YOUR ASSIGNMENT » From the records below, output exactly the lines running from the line containing "hfov_deg: 20.3" through the line containing "exposure_s: 1/62", and no others.

PROVIDED RECORDS »
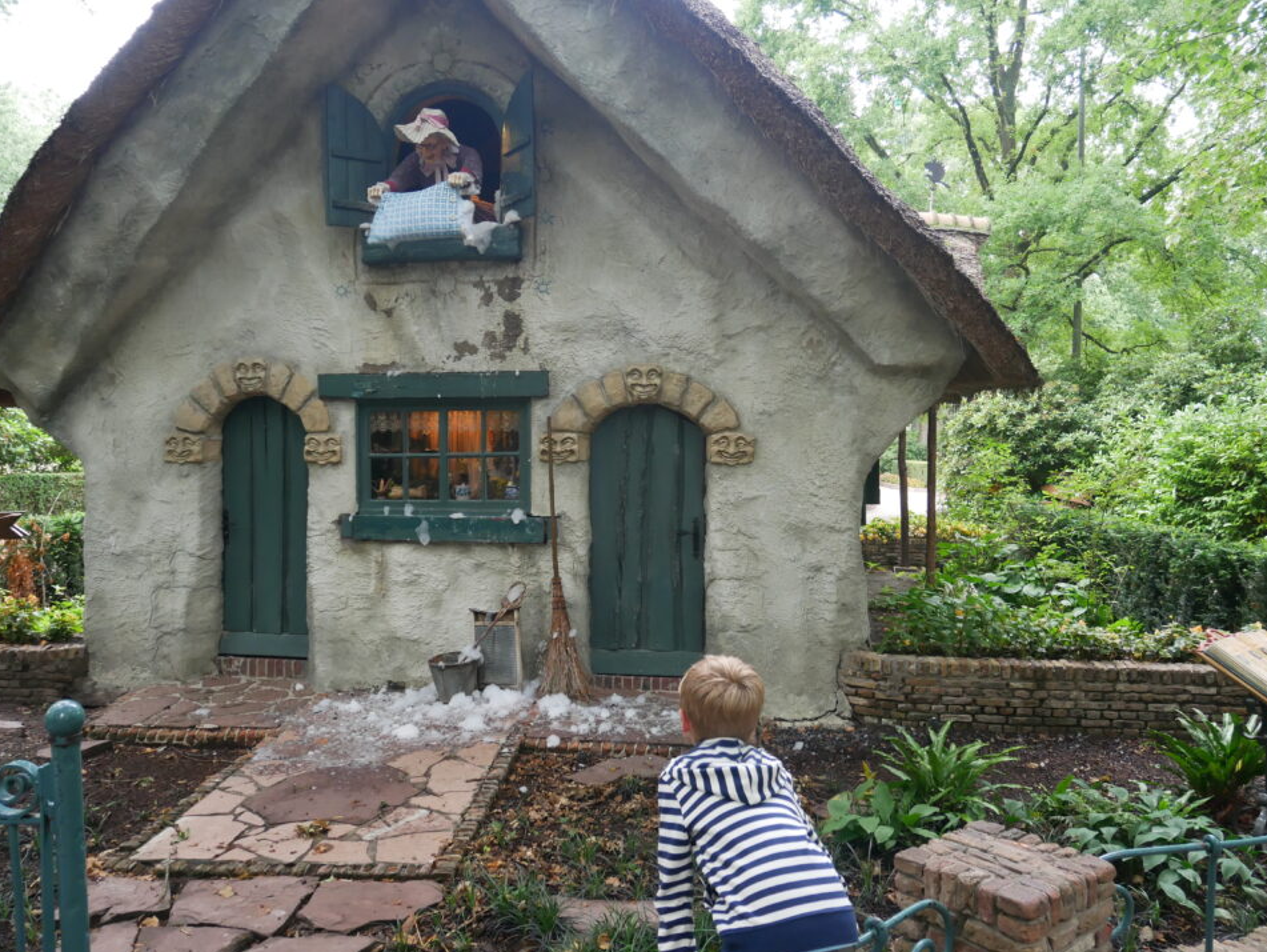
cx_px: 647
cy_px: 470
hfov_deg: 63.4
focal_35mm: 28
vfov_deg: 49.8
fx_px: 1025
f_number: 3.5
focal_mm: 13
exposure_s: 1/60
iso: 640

...

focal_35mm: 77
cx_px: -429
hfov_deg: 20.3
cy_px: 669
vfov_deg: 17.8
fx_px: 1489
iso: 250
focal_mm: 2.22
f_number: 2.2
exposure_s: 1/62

OUTPUT »
hfov_deg: 20.3
cy_px: 669
vfov_deg: 17.8
fx_px: 1489
iso: 250
focal_mm: 2.22
f_number: 2.2
exposure_s: 1/62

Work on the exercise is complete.